# Question 44dbb

Jun 28, 2015

You can balance this double replacement reaction by inspection.

#### Explanation:

The unbalanced chemical equation looks like this

$N {a}_{3} P {O}_{4 \left(a q\right)} + B a {\left(N {O}_{3}\right)}_{2 \left(a q\right)} \to N a N {O}_{\textrm{3 \left(a q\right]}} + B {a}_{3} {\left(P {O}_{4}\right)}_{2 \left(s\right)}$

The easiest way to balance this equation is to treat the phosphate, $P {O}_{4}^{3 -}$, and nitrate, NO_3""^(-)#, polyatomic ions as a single unit.

So, notice that you have 2 phosphate ions on the products' side, but only one on the reactants' side. Multiply sodium phosphate by 2 to balance the phosphate ions.

$\textcolor{red}{2} N {a}_{3} P {O}_{4 \left(a q\right)} + B a {\left(N {O}_{3}\right)}_{2 \left(a q\right)} \to N a N {O}_{\textrm{3 \left(a q\right]}} + B {a}_{3} {\left(P {O}_{4}\right)}_{\textcolor{red}{2} \left(s\right)}$

Now focus on the nitrate ions. Notice that you have 2 nitrate ions on the reactants' side, but only 1 on the products' side. Multiply sodium nitrate by 2 to balance the nitrate ions.

$\textcolor{red}{2} N {a}_{3} P {O}_{4 \left(a q\right)} + B a {\left(N {O}_{3}\right)}_{2 \left(a q\right)} \to \textcolor{g r e e n}{2} N a N {O}_{\textrm{3 \left(a q\right]}} + B {a}_{3} {\left(P {O}_{4}\right)}_{\textcolor{red}{2} \left(s\right)}$

Now focus on the sodium and barium atoms. Notice that you have 6 sodium atoms on the reactants' side, but only 2 on the products' side $\to$ multiply the sodium nitrate by 3 to balance the sodium atoms.

$\textcolor{red}{2} N {a}_{3} P {O}_{4 \left(a q\right)} + B a {\left(N {O}_{3}\right)}_{2 \left(a q\right)} \to \textcolor{g r e e n}{6} N a N {O}_{\textrm{3 \left(a q\right]}} + B {a}_{3} {\left(P {O}_{4}\right)}_{\textcolor{red}{2} \left(s\right)}$

Now the nitrate ions are unbalanced. Multiply the barium nitrate by 3 to balance the 6 nitrate ions on the products' side with the those on the reactants' side.

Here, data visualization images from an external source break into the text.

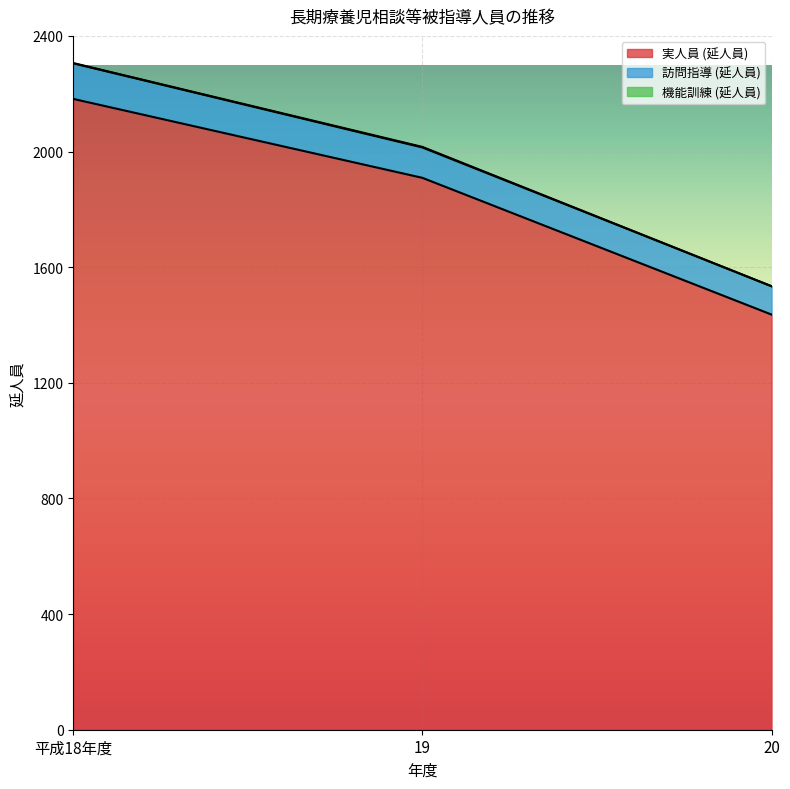

What is the difference between the second highest and minimum values in the 訪問指導 (延人員) series?

7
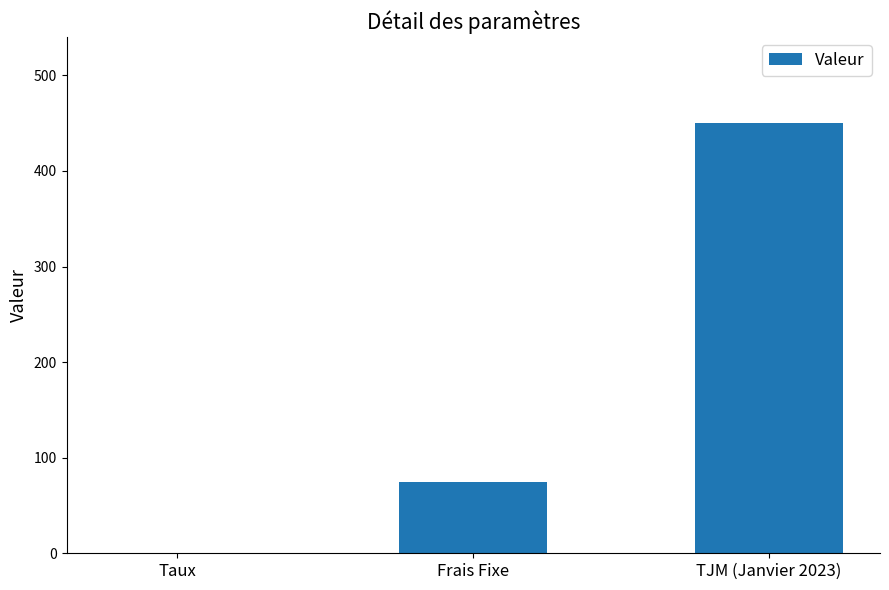

Count the number of data series in this chart.

1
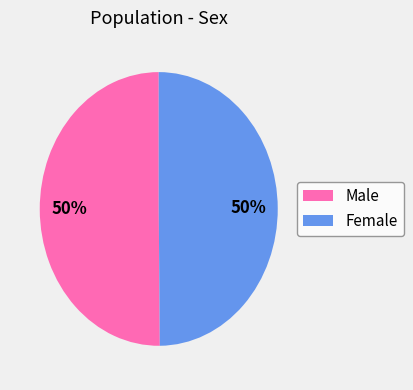

Do Female and Male together represent more than half of the pie?

Yes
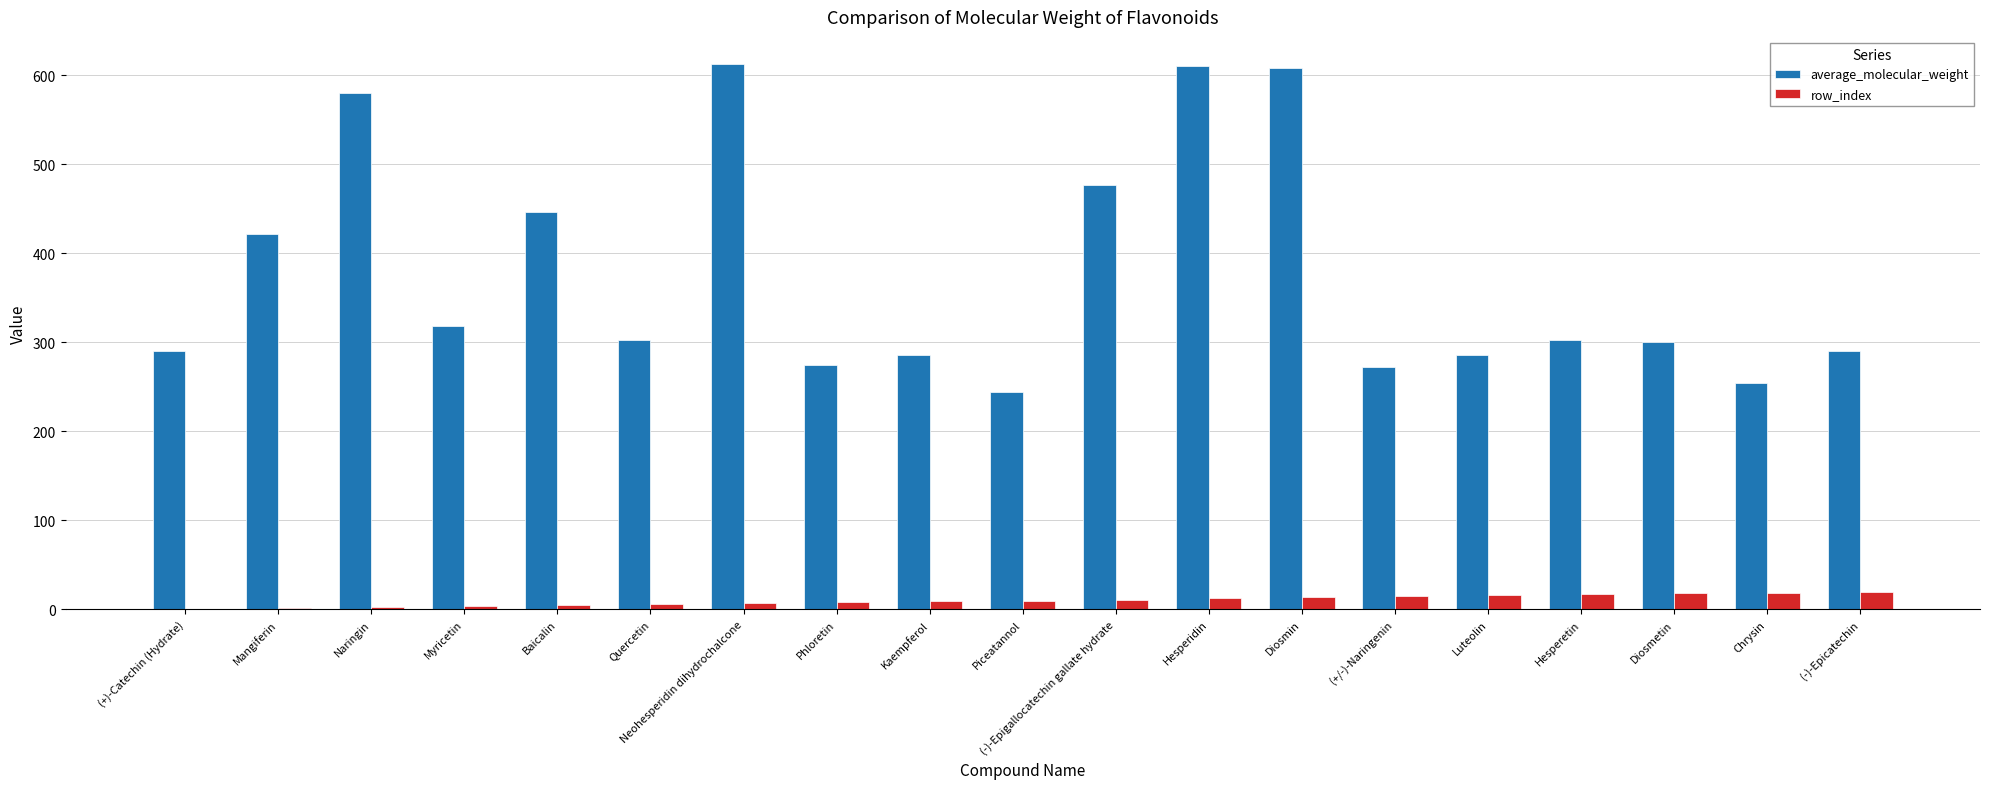

How many distinct data groups are displayed?

2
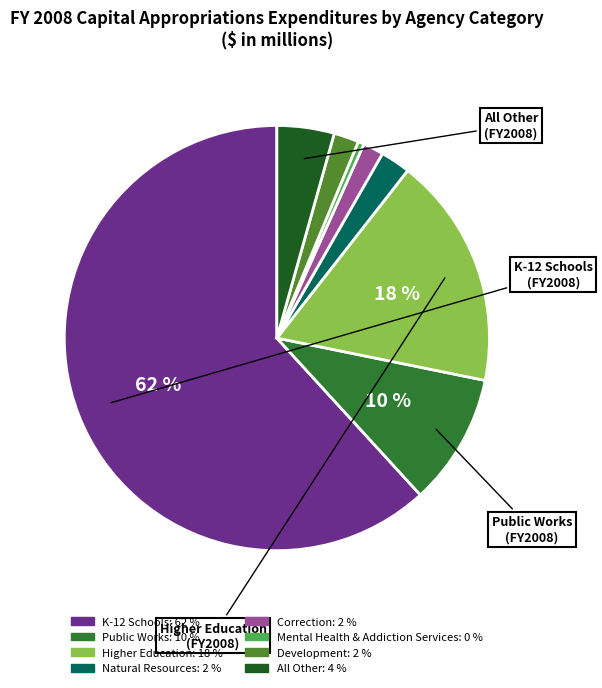

Count the number of slices in the pie.

8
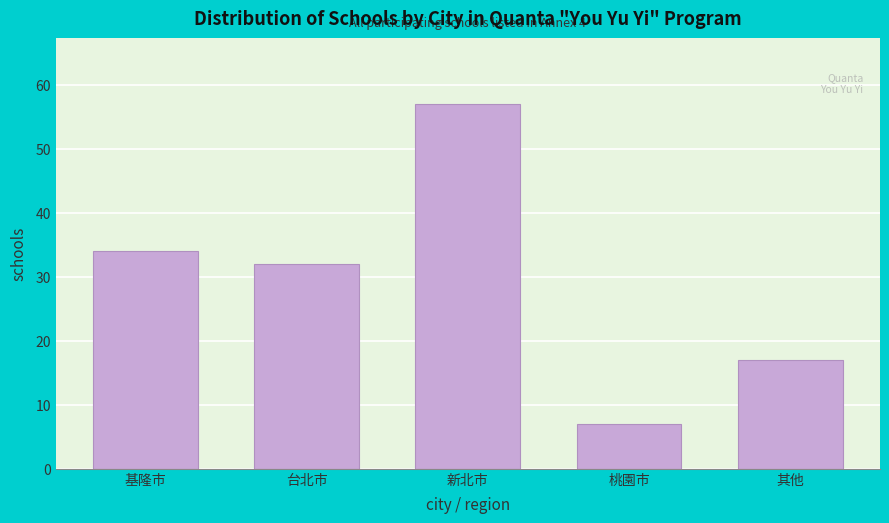

Reading left to right, what are all the values shown in this chart?

基隆市=34	台北市=32	新北市=57	桃園市=7	其他=17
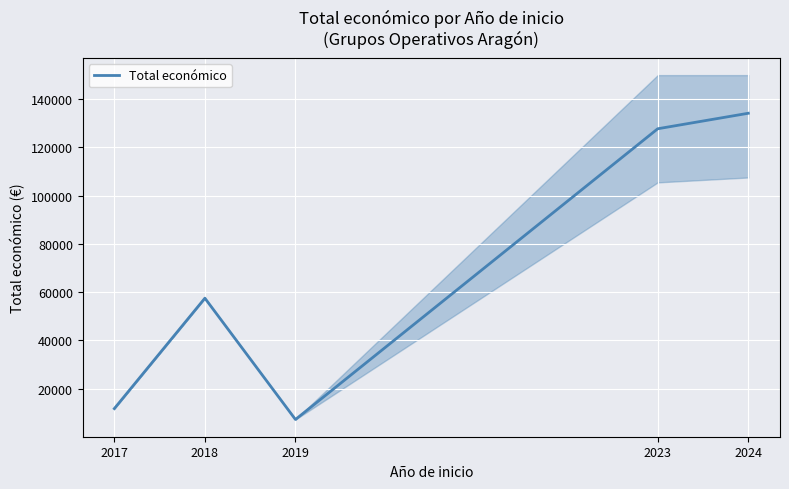

What is the ratio of the value at 2024 to the value at 2017?

11.4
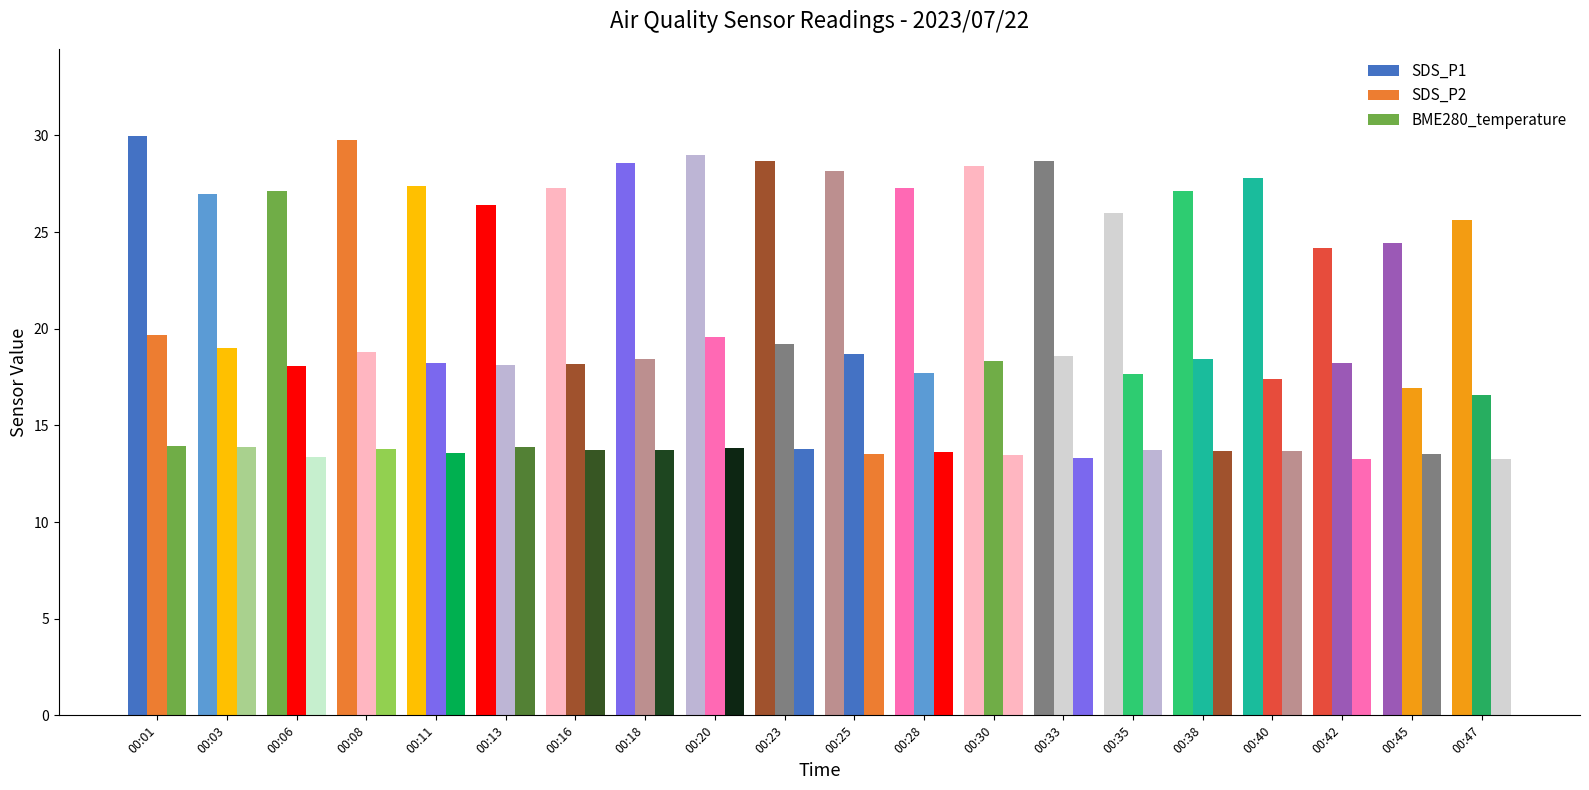

The SDS_P1 series shows 27.8 at 00:40. True or false?

True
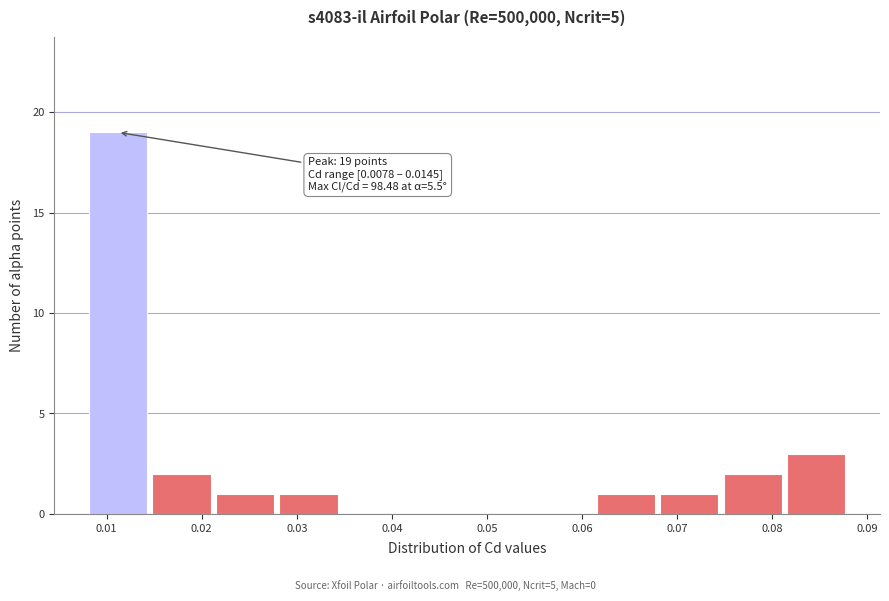

Over which range of the x-axis is the bar tallest?

0.008 to 0.015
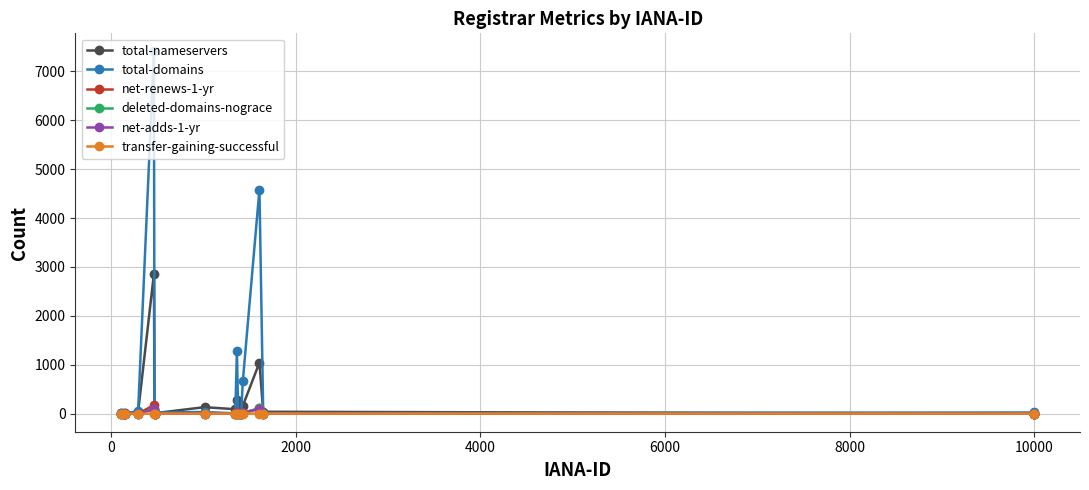

How many lines are shown in the chart?

6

$\textcolor{red}{2} N {a}_{3} P {O}_{4 \left(a q\right)} + \textcolor{b l u e}{3} B a {\left(N {O}_{3}\right)}_{2 \left(a q\right)} \to \textcolor{g r e e n}{6} N a N {O}_{\textrm{3 \left(a q\right]}} + B {a}_{3} {\left(P {O}_{4}\right)}_{\textcolor{red}{2} \left(s\right)}$

As it turns out, the barium atoms are balanced, 3 on the reactants' side and 3 on the products' side.